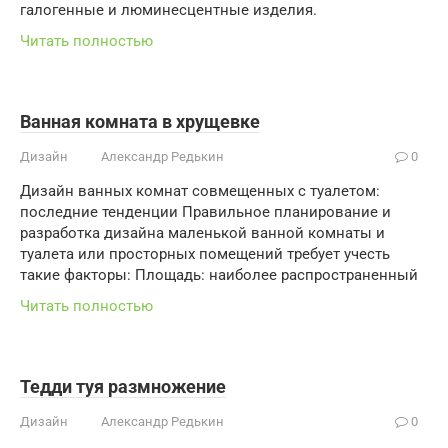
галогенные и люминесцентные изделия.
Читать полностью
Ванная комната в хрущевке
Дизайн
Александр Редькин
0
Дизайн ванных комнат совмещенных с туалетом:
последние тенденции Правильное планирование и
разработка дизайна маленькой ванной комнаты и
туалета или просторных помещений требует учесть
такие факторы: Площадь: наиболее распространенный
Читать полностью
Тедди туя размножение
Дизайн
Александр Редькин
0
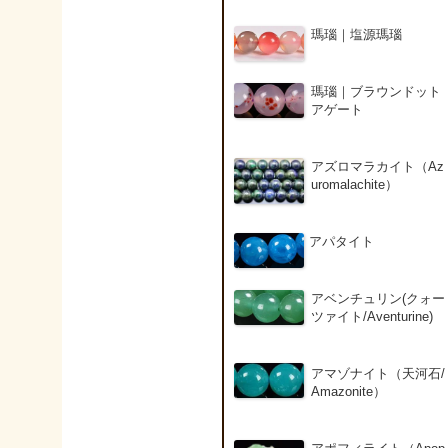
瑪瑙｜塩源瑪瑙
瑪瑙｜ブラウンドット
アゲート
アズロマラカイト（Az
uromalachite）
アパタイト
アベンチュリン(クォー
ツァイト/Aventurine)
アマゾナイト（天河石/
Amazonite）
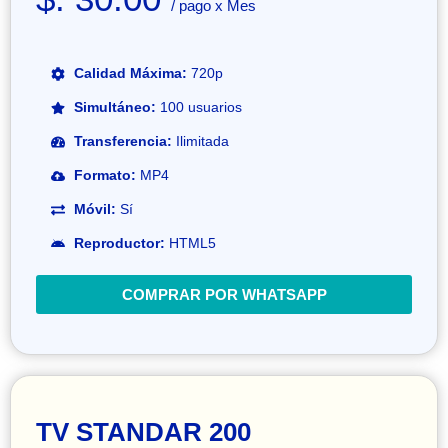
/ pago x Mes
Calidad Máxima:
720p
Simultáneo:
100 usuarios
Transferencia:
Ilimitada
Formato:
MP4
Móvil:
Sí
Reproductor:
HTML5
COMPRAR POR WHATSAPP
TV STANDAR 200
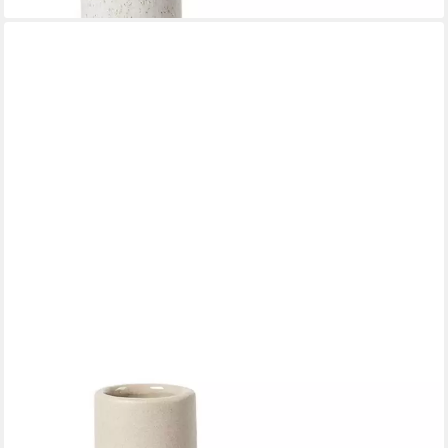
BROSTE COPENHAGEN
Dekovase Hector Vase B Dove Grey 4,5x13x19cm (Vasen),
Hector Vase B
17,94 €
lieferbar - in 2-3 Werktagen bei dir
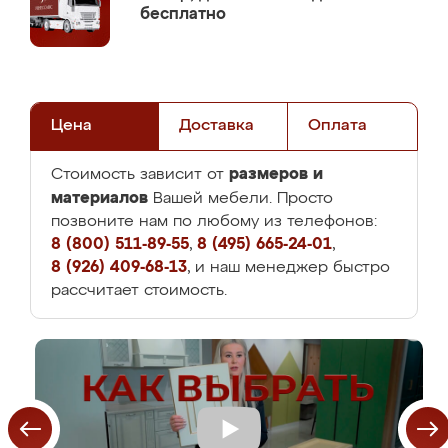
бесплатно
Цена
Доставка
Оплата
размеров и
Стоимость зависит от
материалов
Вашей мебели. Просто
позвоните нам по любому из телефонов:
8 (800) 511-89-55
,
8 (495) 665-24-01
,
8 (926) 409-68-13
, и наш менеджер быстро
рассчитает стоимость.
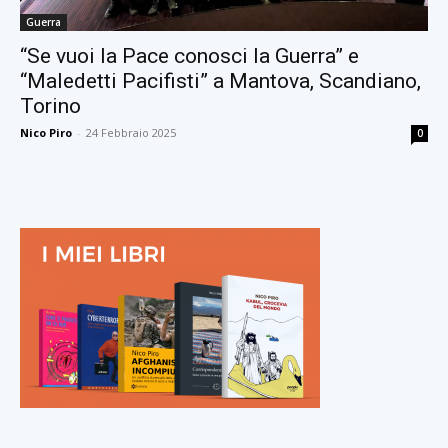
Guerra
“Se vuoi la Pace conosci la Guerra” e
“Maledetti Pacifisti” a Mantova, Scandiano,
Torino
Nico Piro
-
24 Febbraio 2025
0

WHAT YOU SHOULD DO
Reproduce word for word the lines from the one containing "8 (926) 409-68-13" through the end of the data, both ends kept. Drop the pictures.

ANSWER SECTION
8 (926) 409-68-13
, и наш менеджер быстро
рассчитает стоимость.
Guerra
“Se vuoi la Pace conosci la Guerra” e
“Maledetti Pacifisti” a Mantova, Scandiano,
Torino
Nico Piro
-
24 Febbraio 2025
0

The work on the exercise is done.